:: 练习题目 ::
请从下方有关生物反应器的原文中照抄一段文字，从“12、在本发明的实施例中，生”开始，到“这能够导致类器官生长的改善。”结束。

:: 原始文本 ::

12、在本发明的实施例中，生物反应器可以是补料分批式生物反应器或灌注式生物反应器，两者都产生培养基流以改善营养物的扩散。补料分批式生物反应器通常提供离散量的培养基，其通常每隔几天更换一次。补料分批式生物反应器可包括搅拌烧瓶式生物反应器或旋转壁式生物反应器，两者都提供培养基的对流以增强营养物的分布。搅拌烧瓶式生物反应器通常使用磁力搅拌棒来产生对流，从而允许培养基的连续混合。旋转壁式生物反应器提供培养基的动态层流。在本发明的优选实施例中，生物反应器是灌注式生物反应器。灌注式生物反应器使用泵系统，其可以以连续或非连续的方式将培养基灌注至细胞或组织。在灌注式生物反应器系统中，通过扩散和对流将氧气和营养物供应到系统内部。可以针对限制性营养物来优化流速，所述限制性营养物主要是氧，因为其在培养基中的溶解度低。灌注式生物反应器可以向类器官提供连续的营养流，发明人已经发现这能够导致类器官生长的改善。

13、灌注式生物反应器可包括进料板生物反应器或流化床生物反应器。进料板生物反应器是本领域技术人员熟知的，一般包括通常由塑料形成的一次性培养皿和一个盖子，所述盖子的一侧具有连续培养基流动的入口端并且另一侧具有连续培养基流动的出口端。基于凝胶的细胞外基质通常覆盖培养皿的底部并包含类器官。进料板生物反应器可以为类器官提供恒定的营养流，本发明人发现这可以改善类器官的生长。不受理论的束缚，本发明人相信使用进料板生物反应器能够使用少于本领域常规使用的细胞外基质培养类器官。生物反应器还可以提高培养过程的效率并且还提供成本优势。

:: 待查数据 ::
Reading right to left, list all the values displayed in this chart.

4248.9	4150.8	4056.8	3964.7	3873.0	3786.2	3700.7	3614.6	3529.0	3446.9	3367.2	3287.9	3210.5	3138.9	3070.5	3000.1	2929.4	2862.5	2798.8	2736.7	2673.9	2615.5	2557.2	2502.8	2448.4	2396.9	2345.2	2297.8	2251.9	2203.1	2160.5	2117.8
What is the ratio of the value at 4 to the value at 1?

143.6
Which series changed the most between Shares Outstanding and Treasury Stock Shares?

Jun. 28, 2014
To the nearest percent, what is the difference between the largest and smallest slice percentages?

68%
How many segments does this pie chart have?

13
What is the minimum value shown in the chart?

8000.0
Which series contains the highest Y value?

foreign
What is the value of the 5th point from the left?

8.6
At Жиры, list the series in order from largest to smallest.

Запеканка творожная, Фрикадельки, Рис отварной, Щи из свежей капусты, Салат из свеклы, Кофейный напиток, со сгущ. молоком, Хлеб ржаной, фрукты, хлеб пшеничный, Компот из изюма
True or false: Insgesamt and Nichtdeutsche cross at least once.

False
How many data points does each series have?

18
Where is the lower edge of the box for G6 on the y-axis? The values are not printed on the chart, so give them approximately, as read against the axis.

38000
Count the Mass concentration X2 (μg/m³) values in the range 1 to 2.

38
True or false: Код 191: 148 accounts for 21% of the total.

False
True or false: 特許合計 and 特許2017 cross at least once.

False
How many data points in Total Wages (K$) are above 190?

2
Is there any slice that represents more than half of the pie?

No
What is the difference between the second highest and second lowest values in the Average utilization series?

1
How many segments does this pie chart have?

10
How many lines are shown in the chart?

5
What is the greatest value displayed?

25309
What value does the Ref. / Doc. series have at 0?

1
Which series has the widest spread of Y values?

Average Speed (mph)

:: 本题答案 ::
12、在本发明的实施例中，生物反应器可以是补料分批式生物反应器或灌注式生物反应器，两者都产生培养基流以改善营养物的扩散。补料分批式生物反应器通常提供离散量的培养基，其通常每隔几天更换一次。补料分批式生物反应器可包括搅拌烧瓶式生物反应器或旋转壁式生物反应器，两者都提供培养基的对流以增强营养物的分布。搅拌烧瓶式生物反应器通常使用磁力搅拌棒来产生对流，从而允许培养基的连续混合。旋转壁式生物反应器提供培养基的动态层流。在本发明的优选实施例中，生物反应器是灌注式生物反应器。灌注式生物反应器使用泵系统，其可以以连续或非连续的方式将培养基灌注至细胞或组织。在灌注式生物反应器系统中，通过扩散和对流将氧气和营养物供应到系统内部。可以针对限制性营养物来优化流速，所述限制性营养物主要是氧，因为其在培养基中的溶解度低。灌注式生物反应器可以向类器官提供连续的营养流，发明人已经发现这能够导致类器官生长的改善。